Anti-woke criticism of this kind has become a rallying cry of the American right, especially among those who use nationalism and appeals to a version of American nostalgia to unite a fervent base to “renew America.” The military has become a political football in this campaign. The term woke is now grounds for a grab-bag of complaints against it, including the Department of Defense’s climate initiatives and efforts to develop zero-emissions non-tactical vehicles, as well as the purported decline of masculinity and revamping of fitness standards in the ranks.

Critics frame these attacks with some truly remarkable rhetoric. Fox News commentator Tucker Carlson has famously mocked the Air Force for providing maternity flight suits for pregnant personnel who seek to stay on the job. Sen. J.D. Vance has in turn complained that the military is ignoring important challenges like its adversaries’ development of hypersonic missiles because military leaders only care about diversity training. Florida Governor Ron DeSantis has claimed that the Navy’s supposed obsession with pronouns means that “China is laughing at us.” A glossy brochure sponsored by Florida Sen. Marco Rubio and Rep. Chip Roy even singles out individual civilian and military officials by name as agents of some alleged woke indoctrination initiative within the military.

These attacks are doing serious damage to the U.S. military and, by extension, U.S. national security. They undermine the military’s internal cohesion, politicize oversight, and distract Congress and the American people from serious national security problems — all while addressing a problem that is poorly defined and mostly unsubstantiated. Those who have long seen these attacks for what they are — more performative partisanship than substantive critiques of real problems — should do more to counter them effectively.

 

 

In correcting the record, military leaders have a role to play in providing facts to the public and to their congressional overseers about the organization’s personnel policies. They should not shy away from providing that information while avoiding being baited into joining the partisan gamesmanship.

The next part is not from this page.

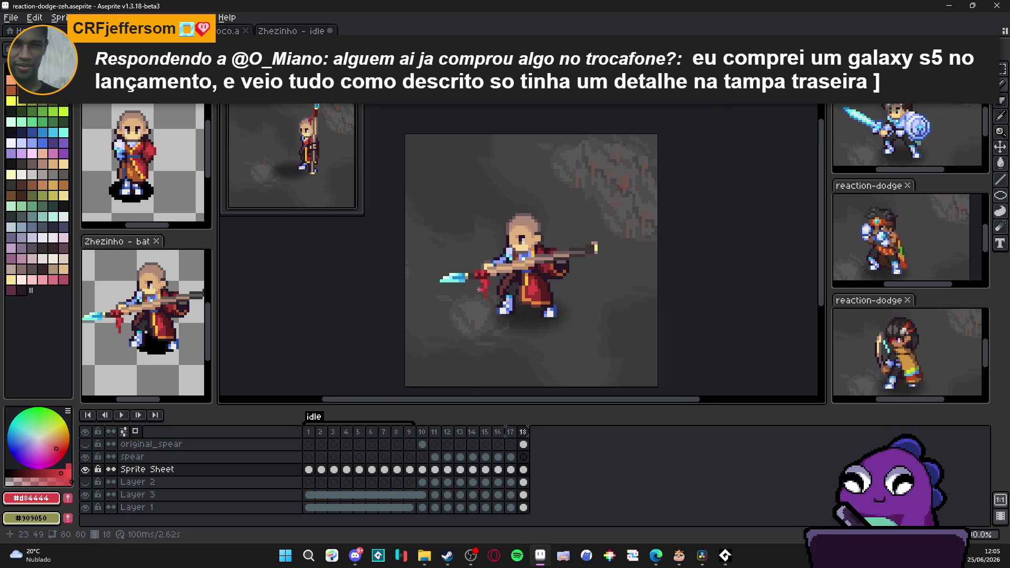
pyautogui.click(123, 415)
pyautogui.scroll(-1, 498, 316)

Even more vital, though, is the role of the military’s civilian leaders in countering the anti-woke camp. They are best positioned to explain to the American people the role of diversity initiatives and related policies, and to counter the flawed arguments and false claims circulating in right-wing rhetoric about personnel issues today. The public itself also needs to do more to scrutinize anti-woke claims about the military.

The Anti-Woke Critique 

Anti-woke critics are quick to complain about the military, but the specifics of their critique are as murky as the actual definition of “woke.” Some highlight a handful of anonymous and unverified submissions to their websites or conversations with servicemembers reporting that racial or gender issues were discussed in their units in a manner they found offensive, such as someone commenting positively on the Black Lives Matter movement, or they point to the topics covered during the extremism stand-down that followed the Jan. 6, 2021 attack on the U.S. Capitol. 

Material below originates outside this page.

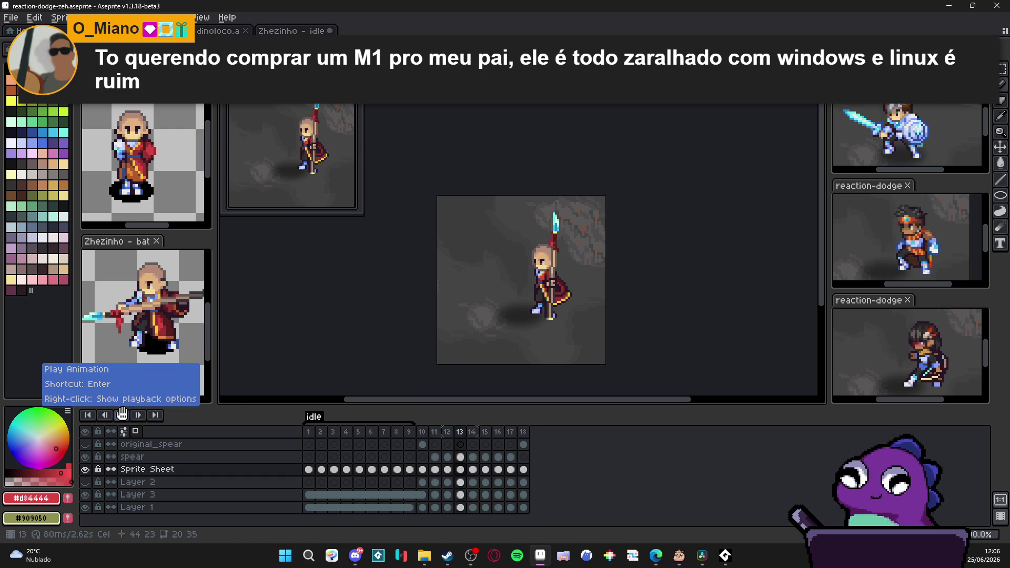
# Stop playback and step through frames 11 to 17 to check the poses.
pyautogui.click(122, 414)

At other times, self-described anti-woke activists allude to a misplaced organizational focus on diversity trainings or related initiatives, often claiming without much evidence that they are taking over the military. A recent Heritage Foundation publication, for example, contends that “[The Department of Defense] is promoting philosophies that are divisive, far out of the mainstream of American beliefs, and part of postmodernist theories’ school of thought.” The report’s authors claim that a survey of 301 active-duty military personnel shows that an “overemphasis” on diversity, equity, and inclusion is a dominant “area of concern for active military members.” Meanwhile, a former naval officer, who from 2007–2010 taught at the U.S. Naval Academy, claims that anti-bias and cultural awareness training has displaced other essential coursework at the academy, leaving midshipmen incapable of critical thinking and unprepared for their future jobs. 

Even if anti-woke claims are taken at face value, the evidence does not support that there are widespread morale issues in the ranks. There is also scant evidence that supports the claim that intellectual blinders are resulting from diversity training, or that this training is crowding out other priorities. As the sergeant major of the U.S. Army, Michael Grinston, stated in recent congressional testimony: “When I looked at it, there is one hour of equal opportunity training in basic training, and 92 hours of rifle marksmanship training.” He then added, “And if you go to [One Station Unit Training], there is 165 hours of rifle marksmanship training and still only one hour of equal opportunity training.” 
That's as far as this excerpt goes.